Using criminal charges"”or the threat of them"”to silence political opponents has become something of a habit for Thomas. He has indicted more than a dozen public officials who have criticized him or Arpaio. He has launched or threatened criminal investigations into dozens of others, including politicians, columnists, and other media figures who have dared to criticize him or the sheriff. When Phoenix Mayor Phil Gordon asked for a federal investigation of Arpaio's immigration enforcement tactics, Arpaio and Thomas investigated him too, attempting to snoop on Gordon's email, appointment book, and phone records. Thomas even recently threatened to criminally investigate a defense attorney for issuing public statements in support of his client.

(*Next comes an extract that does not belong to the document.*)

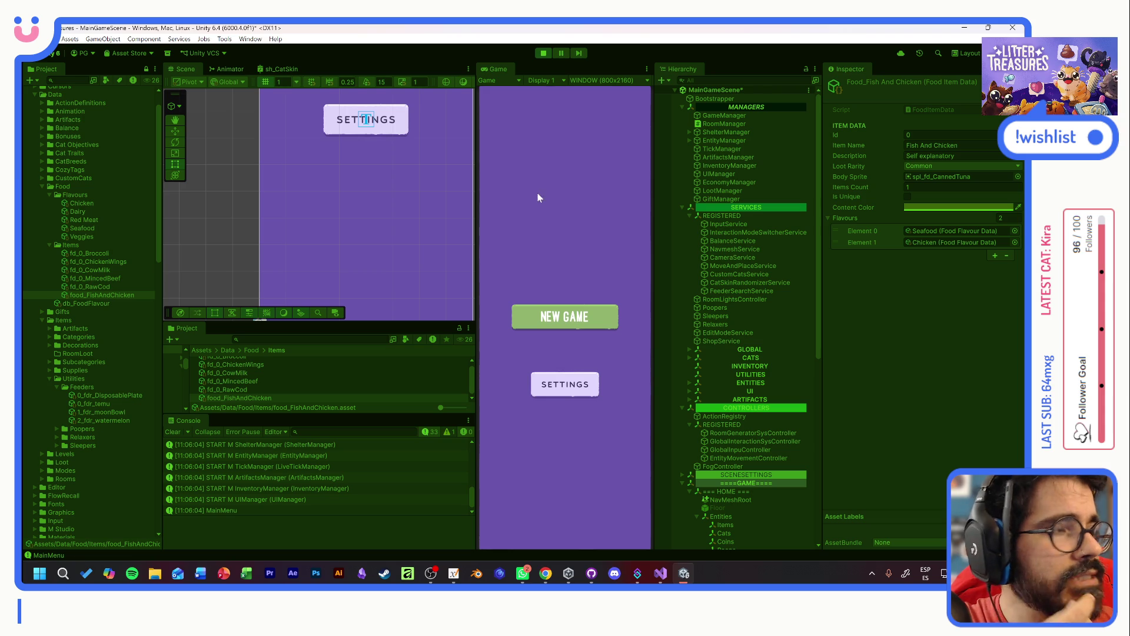
# - Start a new game, adopt Tostada with its name kept, and enter the game room
pyautogui.click(562, 324)
pyautogui.click(565, 410)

These guys are from the bad, statist end of the Republican pond. Interestingly, Thomas and Arpaio have alienated most of the Republican leadership in Arizona, and rely on their continued popularity with national conservative media and the local populace. The latter is hard to describe to outsiders. Its often hard for me to understand. My best guess is that people ignore Thomas and Arpaio's worst behavior as aimed at people who somehow "don't count," particularly immigrants from Mexico. Balko quotes Clint Bollack of the Goldwater Institute:
Bolick says their perseverance is also due to the polarizing effects of the immigration debate. Immigration "is extremely divisive," he says. "In the eyes of a lot of people, because they're cracking down on illegal immigrants, Thomas and Arpaio can do no wrong. So there's justification for whatever they do, and any criticism of them on any issue is a betrayal of the cause. It's really unfortunate that it's causing a lot of good people to turn a blind eye to ineffective law enforcement and abuses of power."

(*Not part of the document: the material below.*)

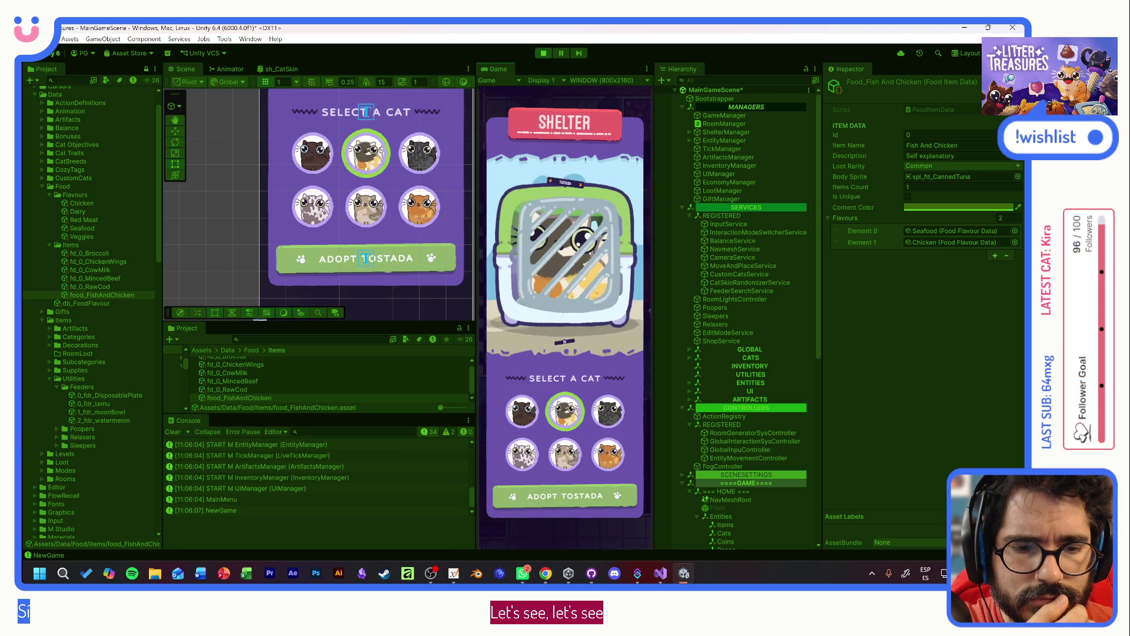
pyautogui.click(567, 499)
pyautogui.click(560, 338)
pyautogui.click(598, 497)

I don't want to violate Godwin's law here, but this quote springs to mind about the reactions to Thomas and Arpaio (from a member of the German protestant clergy in the 1930s)
First, the Nazis went after the Jews, but I wasn't a Jew, so I didn't react. Then they went after the Catholics, but I wasn't a Catholic, so I didn't object. Then they went after the worker, but I wasn't a worker, so I didn't stand up. Then they went after the Protestant clergy and by then it was too late for anybody to stand up.